Document text:
Metropolitan Life Ins. Co. v. Com.

Decision Date18 May 1908
Citation84 N.E. 863,198 Mass. 466
PartiesMETROPOLITAN LIFE INS. CO. v. COMMONWEALTH.
CourtUnited States State Supreme Judicial Court of Massachusetts Supreme Court
COUNSEL

Guy W. Cox, for petitioner.

Dana Malone, Atty. Gen., and Fred T. Field, Asst. Atty. Gen., for the Commonwealth.

OPINION

KNOWLTON C.J.

The decision of this case involves two questions: First, whether the taxation upon insurance companies incorporated in other states, provided for in sections 24 and 28 of Rev. Laws, c 14, is to be imposed under both sections, and taxes are to be collected of the companies under each section, or whether the sections provide two separate and independent modes of taxation, of which one only can be adopted in any particular case, so that the commonwealth has no right to collect under section 28 unless the amount assessable under that section is larger than the amount that would be payable under section 24. Secondly, whether the rate named in section 28 is to be so construed as to impose a heavier burden of taxation upon the company, in proportion to the premiums charged and received, than is imposed upon Massachusetts companies by the laws of the state in which the foreign company is incorporated. Section 28 is as follows: 'A life insurance company, association or partnership, incorporated or associated by virtue of any other state of the United States by the laws of which a tax is imposed upon the premium receipts of life insurance companies chartered by this commonwealth and doing business in such state, or upon their agents, shall annually, so long as such laws continue in force, pay a tax or excise upon all premiums charged or received upon contracts made in this commonwealth, at a rate equal to the highest rate so imposed during the year.'

The history of the legislation of which section 28 is a part makes it plain that the section was intended only to create reciprocal relations between the taxation of our domestic companies in another state and the taxation of similar companies of that state in this commonwealth. It seems clear that the taxation resorted to under this statute is to be the only taxation to which the foreign company should be subjected. The section was enacted in substantially its present form in St. 1873, p. 562, c. 141, before the provision for taxation upon the net value of policies, now contained in section 24, was made by St. 1880, p. 177, c 227. The latter statute did not repeal the former one, and both were included in Pub. St. 1882, c. 13, §§ 25-31, and re-enacted in the Revised Laws. The effect of the Attorney General's contention would be to tax all companies, foreign and domestic, under section 24, in the form of an excise upon the net value of their policies, at such a rate as is deemed proper for the franchises which they enjoy. But if a tax is imposed on Massachusetts companies by another state in another form, namely, upon their premium receipts, the companies incorporated in that state, doing business in Massachusetts, would also be taxed in this form at the same rate as our companies are taxed there, while no other foreign companies would pay any tax of this kind in Massachusetts. This would be very unjust.

Collected data entries:
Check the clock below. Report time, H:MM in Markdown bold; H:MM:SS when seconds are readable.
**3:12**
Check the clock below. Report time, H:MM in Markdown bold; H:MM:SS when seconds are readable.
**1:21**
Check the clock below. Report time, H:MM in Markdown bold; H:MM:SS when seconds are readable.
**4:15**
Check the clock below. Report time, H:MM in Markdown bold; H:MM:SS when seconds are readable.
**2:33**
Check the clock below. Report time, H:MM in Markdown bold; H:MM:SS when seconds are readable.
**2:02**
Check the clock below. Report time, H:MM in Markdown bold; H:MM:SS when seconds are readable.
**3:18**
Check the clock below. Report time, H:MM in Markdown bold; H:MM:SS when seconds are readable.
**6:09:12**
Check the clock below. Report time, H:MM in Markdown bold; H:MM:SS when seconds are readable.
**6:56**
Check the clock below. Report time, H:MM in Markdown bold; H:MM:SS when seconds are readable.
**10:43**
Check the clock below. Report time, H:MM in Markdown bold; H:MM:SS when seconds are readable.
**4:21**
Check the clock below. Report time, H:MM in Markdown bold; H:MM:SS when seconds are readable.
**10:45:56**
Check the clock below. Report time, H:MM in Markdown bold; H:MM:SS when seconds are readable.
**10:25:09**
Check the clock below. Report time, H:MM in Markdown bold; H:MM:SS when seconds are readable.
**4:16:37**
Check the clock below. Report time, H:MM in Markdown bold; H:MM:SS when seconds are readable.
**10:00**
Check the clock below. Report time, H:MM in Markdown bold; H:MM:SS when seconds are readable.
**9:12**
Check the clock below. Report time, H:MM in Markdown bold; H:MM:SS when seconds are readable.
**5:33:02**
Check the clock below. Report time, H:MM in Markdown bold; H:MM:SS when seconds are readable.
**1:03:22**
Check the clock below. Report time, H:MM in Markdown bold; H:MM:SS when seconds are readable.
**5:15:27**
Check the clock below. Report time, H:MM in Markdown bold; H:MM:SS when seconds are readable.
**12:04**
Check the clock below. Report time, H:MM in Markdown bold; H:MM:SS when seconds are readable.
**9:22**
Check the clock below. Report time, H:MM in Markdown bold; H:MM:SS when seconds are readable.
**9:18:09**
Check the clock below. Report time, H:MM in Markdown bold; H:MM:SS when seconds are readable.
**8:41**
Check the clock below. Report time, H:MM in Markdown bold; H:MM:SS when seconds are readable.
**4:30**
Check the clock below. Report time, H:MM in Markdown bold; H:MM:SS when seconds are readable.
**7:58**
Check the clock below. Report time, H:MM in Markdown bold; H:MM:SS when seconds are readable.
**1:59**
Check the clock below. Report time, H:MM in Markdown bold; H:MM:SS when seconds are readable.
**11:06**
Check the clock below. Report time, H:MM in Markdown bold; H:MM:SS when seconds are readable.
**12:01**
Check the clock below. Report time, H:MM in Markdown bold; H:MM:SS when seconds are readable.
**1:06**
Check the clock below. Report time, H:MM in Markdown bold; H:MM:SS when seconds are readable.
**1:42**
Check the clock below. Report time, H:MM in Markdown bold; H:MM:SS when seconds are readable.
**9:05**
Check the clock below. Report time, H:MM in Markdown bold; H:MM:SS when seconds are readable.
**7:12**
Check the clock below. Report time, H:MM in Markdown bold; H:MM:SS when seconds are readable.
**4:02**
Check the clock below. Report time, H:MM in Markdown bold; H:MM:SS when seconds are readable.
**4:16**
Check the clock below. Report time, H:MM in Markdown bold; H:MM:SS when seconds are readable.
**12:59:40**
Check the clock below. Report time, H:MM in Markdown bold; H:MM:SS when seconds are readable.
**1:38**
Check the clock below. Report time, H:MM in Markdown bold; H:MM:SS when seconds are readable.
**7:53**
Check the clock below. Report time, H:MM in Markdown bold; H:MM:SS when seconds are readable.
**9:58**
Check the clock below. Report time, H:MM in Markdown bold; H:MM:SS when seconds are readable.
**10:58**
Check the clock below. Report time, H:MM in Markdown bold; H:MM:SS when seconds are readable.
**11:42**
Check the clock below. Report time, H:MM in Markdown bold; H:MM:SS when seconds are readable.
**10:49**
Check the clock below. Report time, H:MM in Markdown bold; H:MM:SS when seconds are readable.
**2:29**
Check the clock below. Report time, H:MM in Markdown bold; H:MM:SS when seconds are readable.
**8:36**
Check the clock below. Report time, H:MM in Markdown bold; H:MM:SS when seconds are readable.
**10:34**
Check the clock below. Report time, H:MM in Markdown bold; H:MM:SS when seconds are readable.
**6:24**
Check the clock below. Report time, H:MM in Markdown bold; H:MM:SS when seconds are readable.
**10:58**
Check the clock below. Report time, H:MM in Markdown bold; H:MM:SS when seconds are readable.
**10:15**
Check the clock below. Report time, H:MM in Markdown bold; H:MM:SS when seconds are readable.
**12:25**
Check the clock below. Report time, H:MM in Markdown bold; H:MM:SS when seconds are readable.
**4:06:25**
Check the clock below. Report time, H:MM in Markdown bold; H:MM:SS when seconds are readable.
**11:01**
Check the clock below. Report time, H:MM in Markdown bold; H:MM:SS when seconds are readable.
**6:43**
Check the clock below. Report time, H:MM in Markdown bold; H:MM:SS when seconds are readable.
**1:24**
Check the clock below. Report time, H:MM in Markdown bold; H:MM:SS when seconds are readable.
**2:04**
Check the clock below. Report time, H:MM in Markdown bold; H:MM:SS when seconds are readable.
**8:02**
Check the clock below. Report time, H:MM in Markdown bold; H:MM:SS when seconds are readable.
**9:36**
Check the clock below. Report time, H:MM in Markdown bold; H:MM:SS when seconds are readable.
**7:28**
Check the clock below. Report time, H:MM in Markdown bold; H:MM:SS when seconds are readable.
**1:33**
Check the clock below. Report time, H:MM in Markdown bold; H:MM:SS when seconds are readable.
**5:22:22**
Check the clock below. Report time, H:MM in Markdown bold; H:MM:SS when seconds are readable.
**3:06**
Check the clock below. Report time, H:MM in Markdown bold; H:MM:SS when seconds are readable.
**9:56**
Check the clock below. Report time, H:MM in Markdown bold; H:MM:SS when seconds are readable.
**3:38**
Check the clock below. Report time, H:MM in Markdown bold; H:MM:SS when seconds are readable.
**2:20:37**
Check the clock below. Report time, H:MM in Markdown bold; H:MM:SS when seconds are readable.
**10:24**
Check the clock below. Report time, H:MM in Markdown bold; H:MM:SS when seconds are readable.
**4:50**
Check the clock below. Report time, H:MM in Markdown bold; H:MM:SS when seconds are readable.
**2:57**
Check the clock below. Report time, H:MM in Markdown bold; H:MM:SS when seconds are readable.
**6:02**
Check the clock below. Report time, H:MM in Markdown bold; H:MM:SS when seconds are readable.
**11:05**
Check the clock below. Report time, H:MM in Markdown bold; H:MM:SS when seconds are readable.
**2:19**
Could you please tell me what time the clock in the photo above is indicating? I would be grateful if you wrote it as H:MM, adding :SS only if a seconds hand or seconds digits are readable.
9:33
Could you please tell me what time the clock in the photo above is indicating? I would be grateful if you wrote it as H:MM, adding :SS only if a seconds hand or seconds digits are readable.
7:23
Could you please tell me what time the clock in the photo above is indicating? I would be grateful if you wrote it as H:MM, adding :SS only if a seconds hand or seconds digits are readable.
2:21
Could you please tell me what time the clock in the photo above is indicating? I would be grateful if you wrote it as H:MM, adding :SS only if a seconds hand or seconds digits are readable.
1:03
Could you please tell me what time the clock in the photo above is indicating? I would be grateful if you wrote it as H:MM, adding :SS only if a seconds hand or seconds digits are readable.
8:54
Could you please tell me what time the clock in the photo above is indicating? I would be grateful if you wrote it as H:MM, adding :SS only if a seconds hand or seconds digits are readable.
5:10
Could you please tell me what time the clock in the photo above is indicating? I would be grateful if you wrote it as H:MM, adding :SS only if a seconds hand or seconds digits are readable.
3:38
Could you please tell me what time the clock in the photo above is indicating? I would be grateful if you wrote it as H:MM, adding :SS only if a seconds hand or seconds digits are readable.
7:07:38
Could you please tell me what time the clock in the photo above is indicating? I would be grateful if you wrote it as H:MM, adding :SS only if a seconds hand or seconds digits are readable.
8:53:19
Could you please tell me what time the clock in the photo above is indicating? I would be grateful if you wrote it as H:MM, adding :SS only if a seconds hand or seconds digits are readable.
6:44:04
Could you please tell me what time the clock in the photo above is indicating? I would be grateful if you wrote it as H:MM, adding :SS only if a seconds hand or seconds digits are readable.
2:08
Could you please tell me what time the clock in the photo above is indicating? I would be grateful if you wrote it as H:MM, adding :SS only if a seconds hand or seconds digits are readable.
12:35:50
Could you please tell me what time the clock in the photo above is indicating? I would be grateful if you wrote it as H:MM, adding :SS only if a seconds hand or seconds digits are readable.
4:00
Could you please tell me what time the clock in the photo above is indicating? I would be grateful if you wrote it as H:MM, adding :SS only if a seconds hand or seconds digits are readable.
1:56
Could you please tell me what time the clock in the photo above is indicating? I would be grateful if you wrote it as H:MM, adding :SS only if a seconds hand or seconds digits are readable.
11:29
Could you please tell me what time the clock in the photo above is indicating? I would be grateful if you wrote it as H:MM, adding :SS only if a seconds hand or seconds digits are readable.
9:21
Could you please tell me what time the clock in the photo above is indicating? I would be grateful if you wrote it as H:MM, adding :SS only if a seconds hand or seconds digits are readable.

Exercise task: According to the court opinion, in which statute was section 28 first enacted in substantially its present form?

Answer to this task: St. 1873, p. 562, c. 141.